Got that right! The US is slow to come around to generics, not sure why. I think US residents are not aware that they can legally buy generics and Customs will allow the drugs delivered to their homes. That's what I was leery about but Customs held my pack for only 2 days and they were really cool about it, no hassle whatsoever. Also, I don't think they pull every pack of drugs, I'm sure it's done randomly. Wake up US!!
G1a dx'd in 1992, Biopsy F2 VL 8mill +. Tried tx with Interferon/Riba, back in 2008 didn't last long it felt horribly ugly!! I stopped tx, after 5 weeks!!

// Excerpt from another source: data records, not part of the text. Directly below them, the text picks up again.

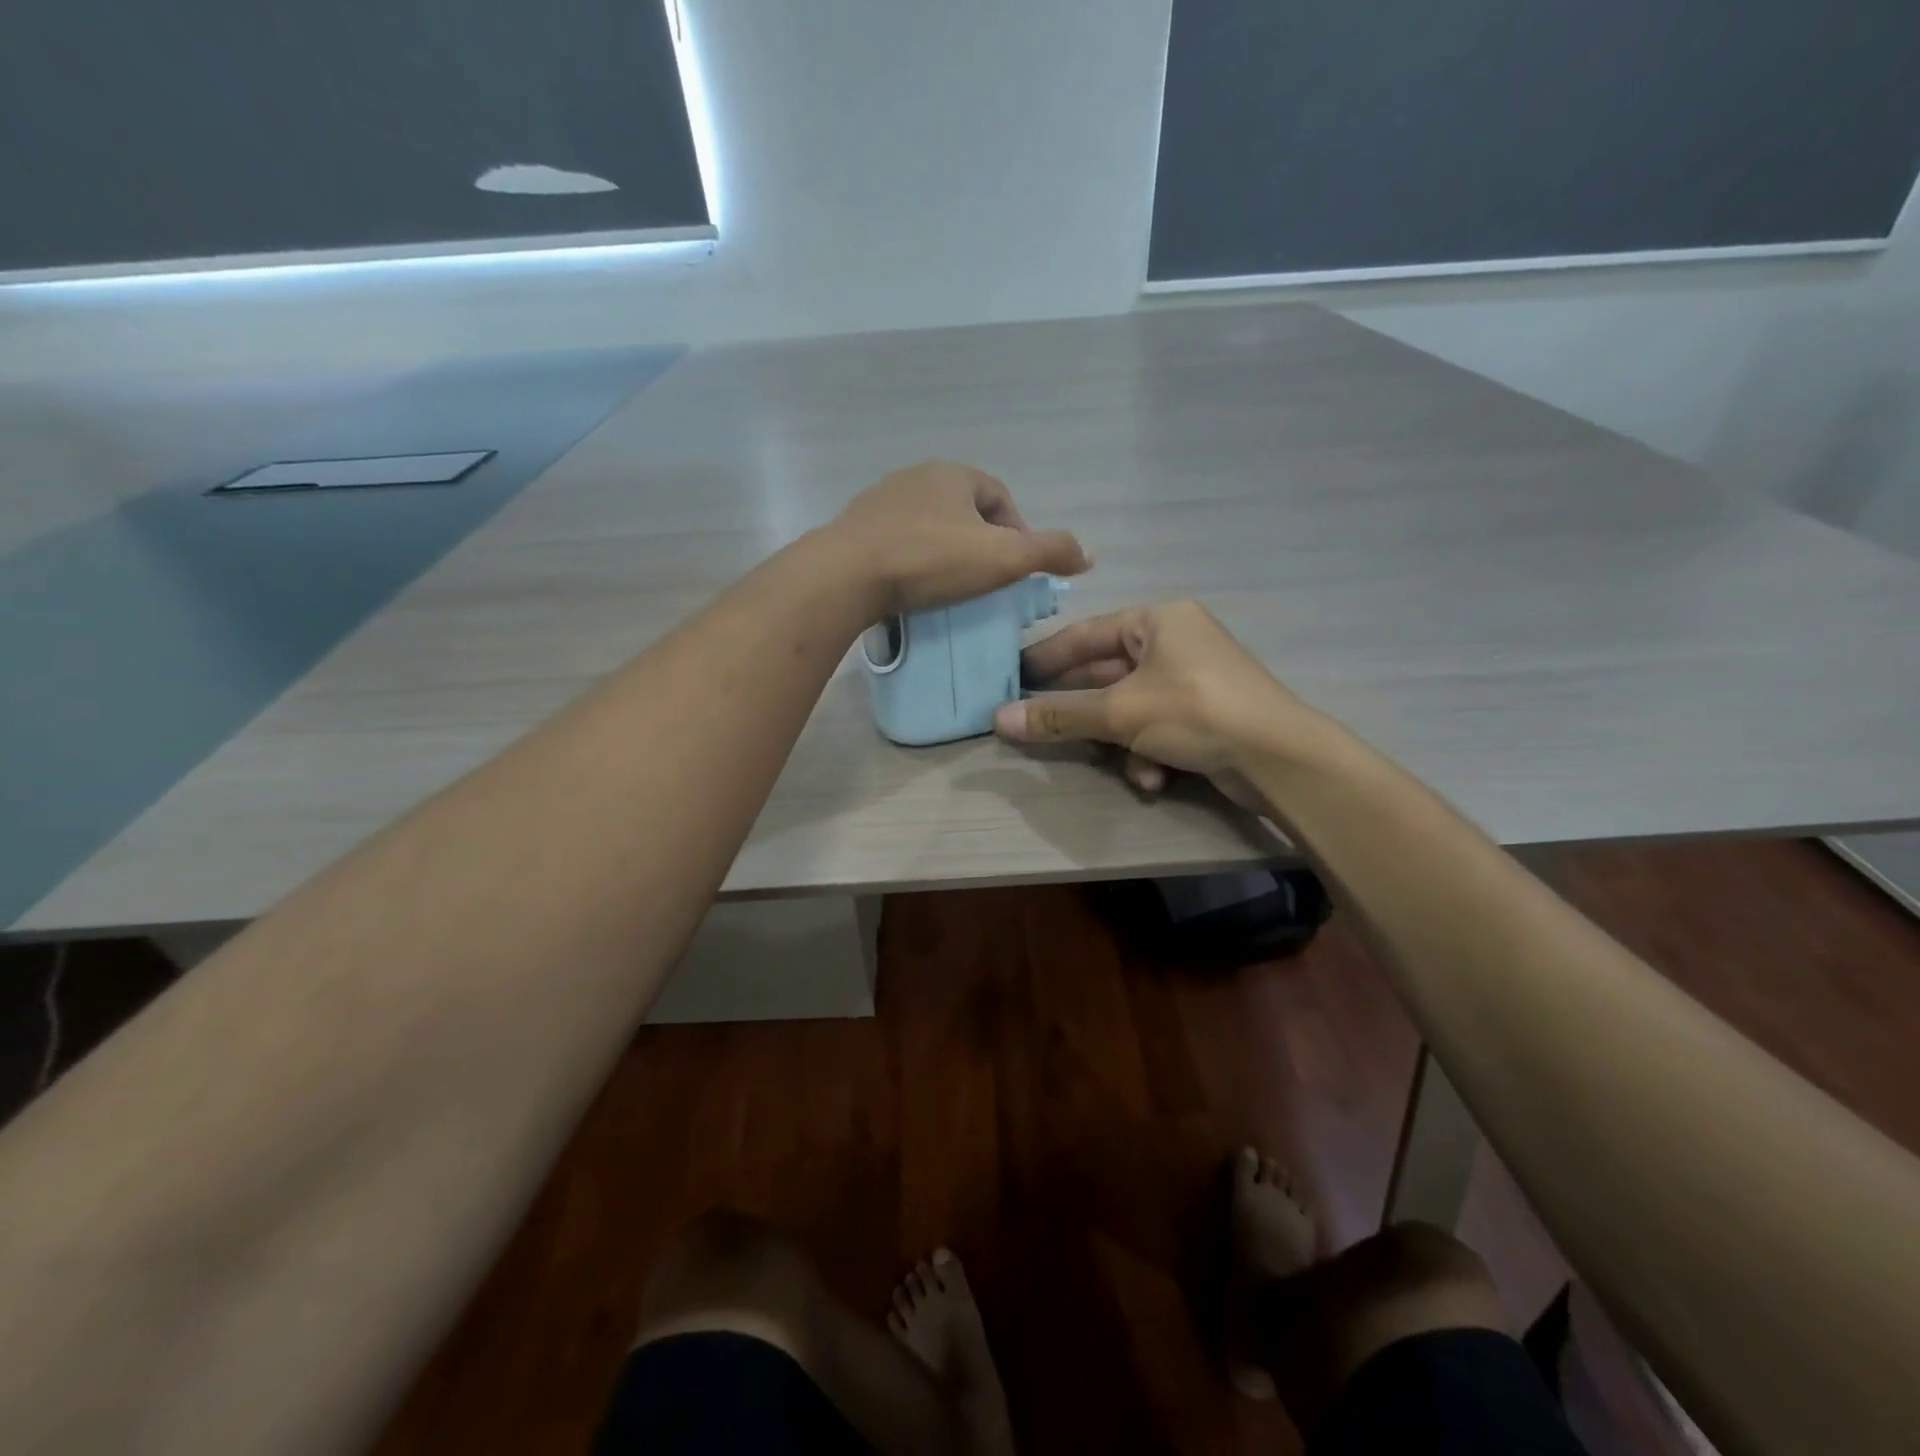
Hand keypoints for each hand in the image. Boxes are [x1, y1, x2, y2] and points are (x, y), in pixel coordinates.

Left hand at [831, 461, 1088, 616]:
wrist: (847, 574)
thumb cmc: (931, 560)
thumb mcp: (1004, 558)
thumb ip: (1050, 552)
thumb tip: (1090, 555)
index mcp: (954, 474)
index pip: (1000, 497)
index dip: (1017, 530)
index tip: (1018, 569)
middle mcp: (916, 477)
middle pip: (963, 510)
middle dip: (981, 541)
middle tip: (988, 581)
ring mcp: (880, 501)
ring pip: (928, 526)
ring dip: (945, 552)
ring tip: (951, 589)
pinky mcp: (855, 529)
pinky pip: (897, 543)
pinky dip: (913, 561)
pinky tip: (913, 589)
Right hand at [994, 600, 1322, 803]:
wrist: (1278, 758)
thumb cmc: (1194, 712)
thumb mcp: (1120, 713)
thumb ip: (1060, 715)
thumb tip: (1000, 719)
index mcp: (1157, 620)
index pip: (1085, 634)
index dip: (1045, 658)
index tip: (1010, 677)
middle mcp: (1174, 642)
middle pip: (1106, 674)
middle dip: (1081, 710)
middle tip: (1037, 726)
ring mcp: (1192, 679)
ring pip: (1130, 707)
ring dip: (1118, 741)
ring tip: (1113, 762)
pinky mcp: (1205, 714)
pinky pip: (1157, 727)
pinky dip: (1148, 752)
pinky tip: (1153, 778)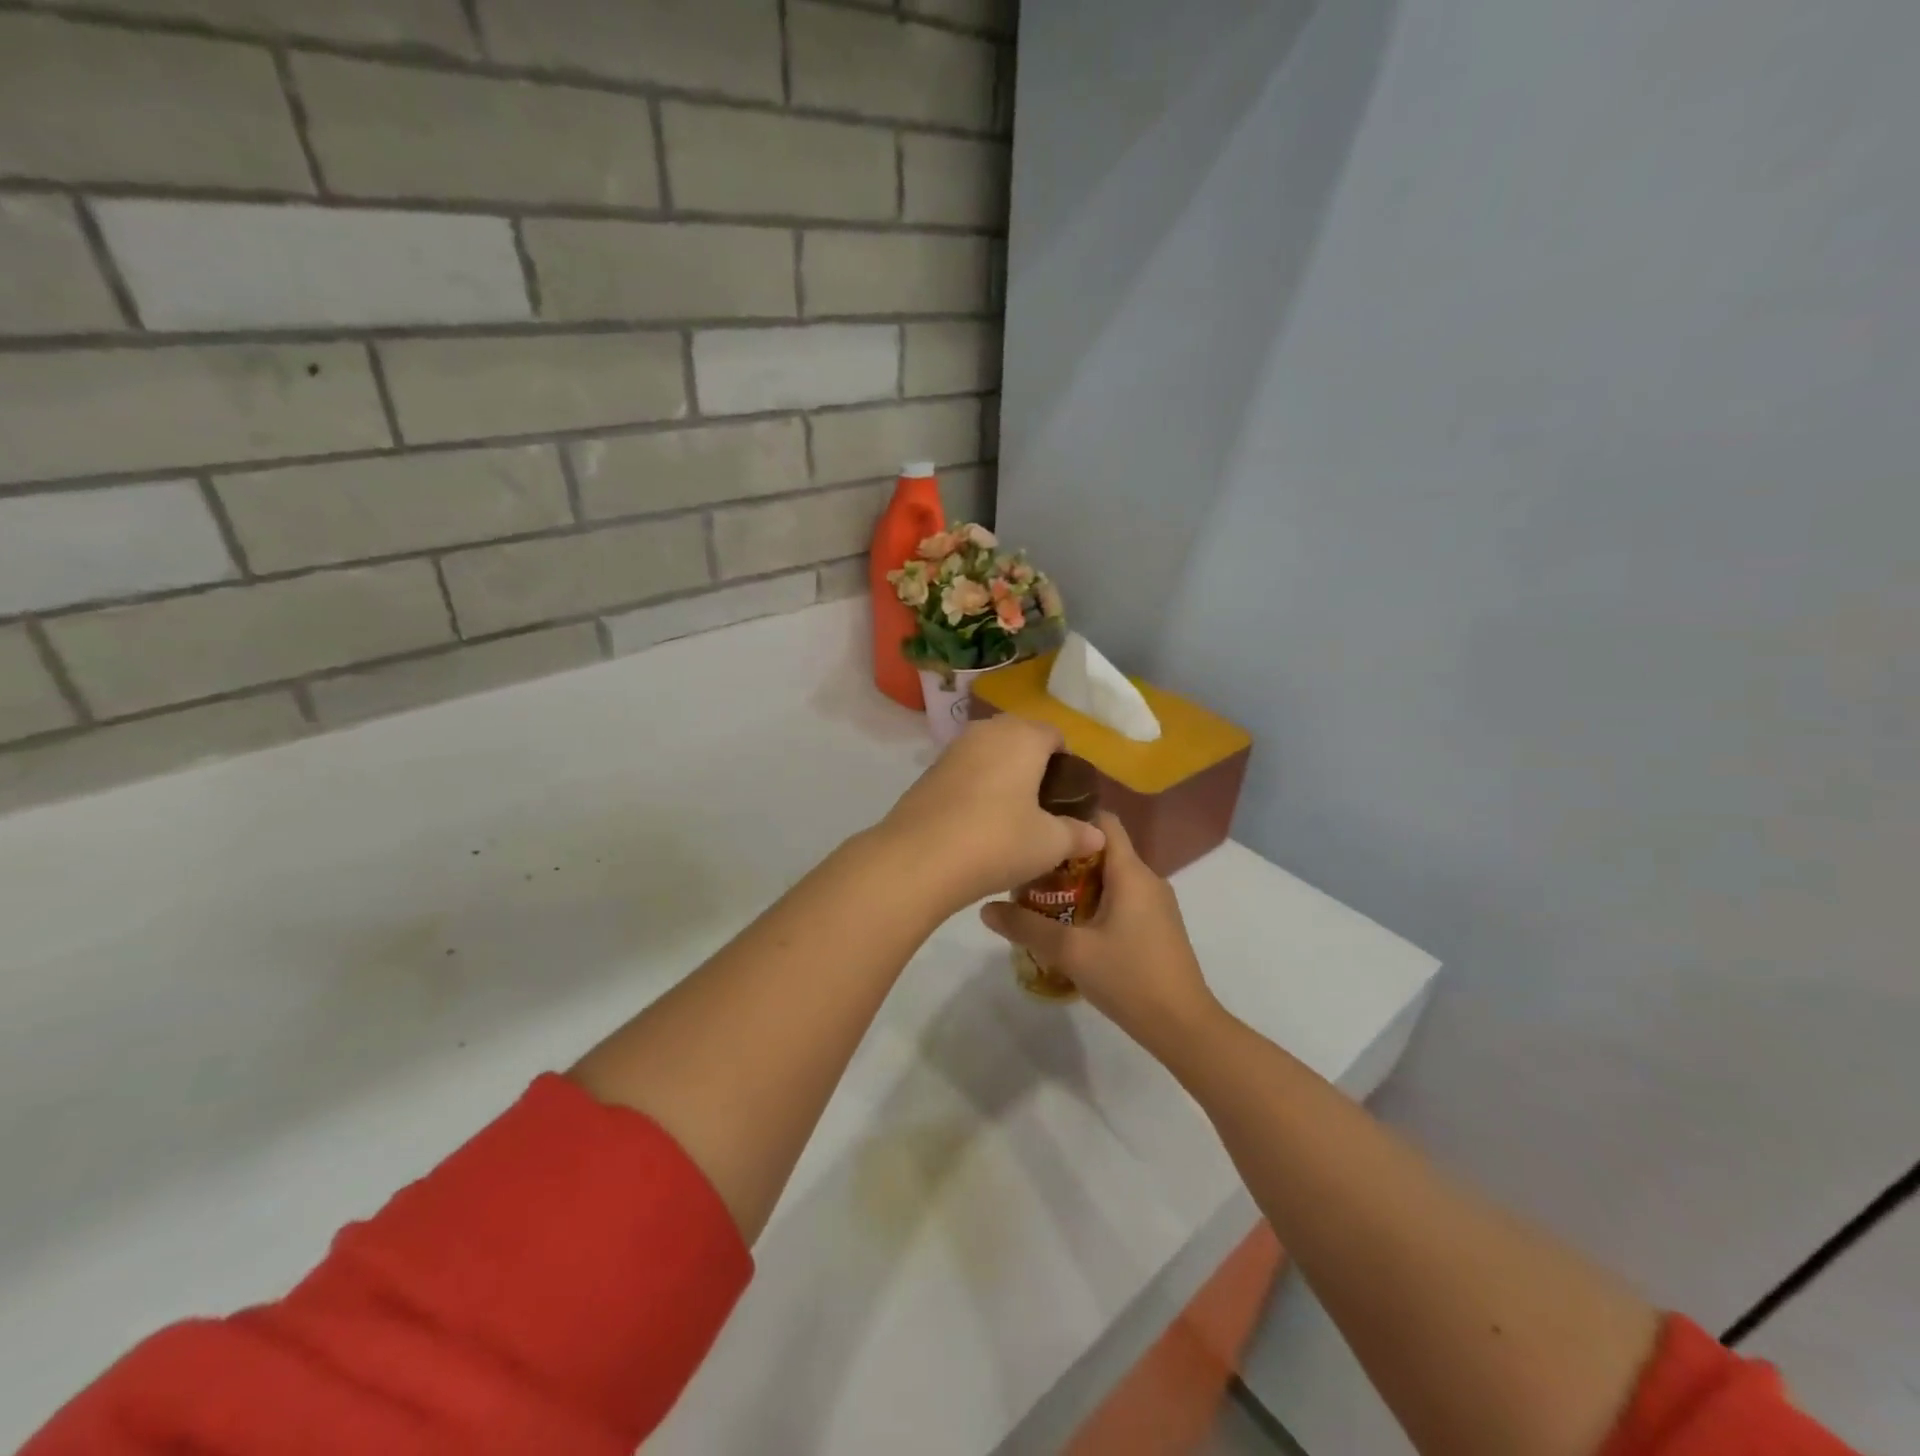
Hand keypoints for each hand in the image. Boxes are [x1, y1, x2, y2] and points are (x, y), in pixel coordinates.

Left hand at [877, 716, 1105, 911]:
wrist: (918, 859)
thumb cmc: (997, 842)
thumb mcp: (1049, 844)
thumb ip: (1077, 834)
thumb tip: (1097, 834)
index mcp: (1022, 737)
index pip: (1054, 735)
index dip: (1067, 763)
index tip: (1068, 797)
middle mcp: (987, 731)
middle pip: (1020, 738)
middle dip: (1034, 766)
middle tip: (1042, 807)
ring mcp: (953, 750)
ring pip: (989, 754)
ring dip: (1002, 776)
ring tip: (1011, 816)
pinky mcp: (928, 772)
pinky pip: (964, 772)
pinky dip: (976, 788)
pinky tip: (977, 823)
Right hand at [980, 812, 1218, 1055]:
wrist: (1183, 1026)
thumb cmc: (1129, 977)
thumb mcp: (1070, 951)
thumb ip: (1027, 926)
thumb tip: (985, 908)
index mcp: (1131, 872)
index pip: (1104, 821)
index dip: (1071, 817)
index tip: (1038, 827)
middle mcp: (1147, 879)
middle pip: (1102, 851)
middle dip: (1064, 858)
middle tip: (1027, 872)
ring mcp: (1155, 905)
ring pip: (1110, 879)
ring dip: (1077, 884)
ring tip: (1040, 899)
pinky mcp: (1156, 927)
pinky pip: (1121, 900)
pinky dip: (1094, 903)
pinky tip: (1070, 928)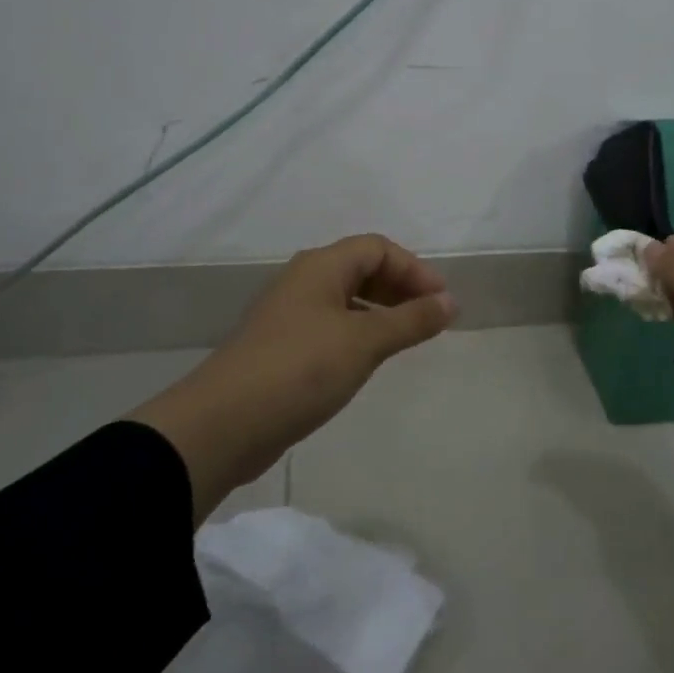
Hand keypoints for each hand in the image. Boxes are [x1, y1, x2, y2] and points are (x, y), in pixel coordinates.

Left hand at [151, 235, 455, 498]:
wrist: (223, 424)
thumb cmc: (301, 369)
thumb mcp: (365, 341)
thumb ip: (412, 320)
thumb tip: (450, 302)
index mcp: (321, 267)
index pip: (377, 248)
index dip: (414, 268)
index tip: (441, 301)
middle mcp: (304, 282)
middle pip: (361, 269)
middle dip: (400, 288)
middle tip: (429, 319)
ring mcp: (289, 316)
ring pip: (346, 300)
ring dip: (381, 312)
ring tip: (407, 339)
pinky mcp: (282, 348)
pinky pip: (331, 327)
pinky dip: (359, 334)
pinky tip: (369, 360)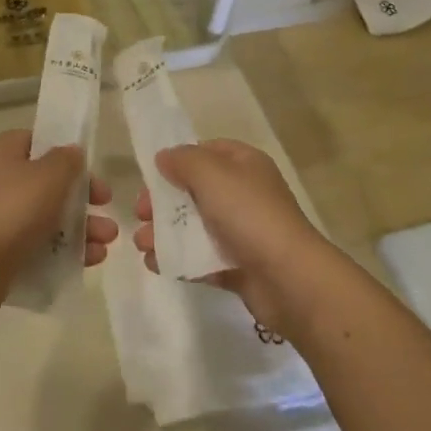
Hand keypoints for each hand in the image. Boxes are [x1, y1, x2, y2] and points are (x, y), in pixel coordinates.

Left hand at [0, 131, 115, 311]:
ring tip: (107, 241)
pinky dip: (68, 250)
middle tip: (107, 206)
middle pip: (51, 183)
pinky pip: (43, 245)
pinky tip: (92, 259)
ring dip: (83, 227)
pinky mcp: (7, 250)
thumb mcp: (49, 175)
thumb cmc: (13, 208)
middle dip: (84, 197)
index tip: (90, 168)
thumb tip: (73, 152)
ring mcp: (4, 216)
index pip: (40, 142)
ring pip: (51, 217)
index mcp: (8, 152)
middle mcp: (3, 180)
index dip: (67, 153)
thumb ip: (67, 160)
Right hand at [133, 140, 337, 337]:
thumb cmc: (249, 215)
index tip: (152, 176)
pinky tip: (156, 264)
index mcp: (244, 165)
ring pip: (195, 226)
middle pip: (195, 191)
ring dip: (164, 232)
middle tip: (140, 214)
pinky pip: (202, 258)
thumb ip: (183, 161)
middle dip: (163, 202)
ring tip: (143, 244)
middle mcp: (245, 194)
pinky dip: (178, 259)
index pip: (207, 152)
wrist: (290, 278)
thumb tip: (164, 157)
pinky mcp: (239, 266)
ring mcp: (242, 232)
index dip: (178, 160)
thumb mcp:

Started tx 6/1/16 with Harvoni.
12 Month Labs= UND
Couple of thoughts on this topic:
1. spreading the news ww is one parameter which is time consuming, having trust that generics do works is the 2nd parameter.
2. Barriers: Big pharma, perhaps NHS from each country, doctors not being informed about generics from India, patients not knowing there exist the cure.
3. Further barriers: distrust of patients/doctors that generics do work; place of manufacturing - low income countries (India, Bangladesh, Egypt,etc) do raise the level of distrust; sourcing possibilities: fear of getting fake medication due to scams.
4. and further barriers: literacy of patients (medical knowledge as well as english knowledge), IT resources (computer, internet, skills to search on internet)
Looking at the barriers from above, I believe this explains somehow why spreading the news will take some time. Sad that in all this time more people will die of HCV.....
I am reading this topic with a smile on my face...
Someone got a prescription written for generics.based on an article printed from the Internet. We have a long way to go, but look how far we've come!
7 months ago, I sent $2000 to a stranger in China, based on the advice of some stranger strangers in Tasmania.
Now, it seems so "easy".
That's why I am smiling!
The US doctors & patients are frustrated by these high prices and insurance denials. The patients are also mad as hell if they are anything like me.
You can't sell something to somebody if they don't know about it.
The doctors, or the APNs who handle most HCV cases in the U.S., need to be educated. Do they have an annual convention? A place where a few of us could go and get their attention.
Every profession has to "convene" once in a while.
The professional journals and publications could be another way to get the information where it needs to go. We have been carpet bombing. Maybe we need to snipe for a while.
The doctors are the keys.
I totally agree, the doctors are the key. Going to a convention is a great idea.
A couple of months ago I investigated the ability to email US Gastrointestinal specialists. There are lists available of their emails, but they cost money I don't have. A well done pdf file about generics including Dr. Freeman's WebMD article and FixHepC contact info might also be another option. Maybe mentioning the Redemption trials and / or Incepta contact info.
It's going to come down to the patient in the end in the USA to make the purchase, but the doctor could make them aware of the opportunity, either offer support via an RX or suggest GP2U.com. I know in NJ, doctors can only write an RX that will be redeemed in NJ, so GP2U will be a critical link in many states.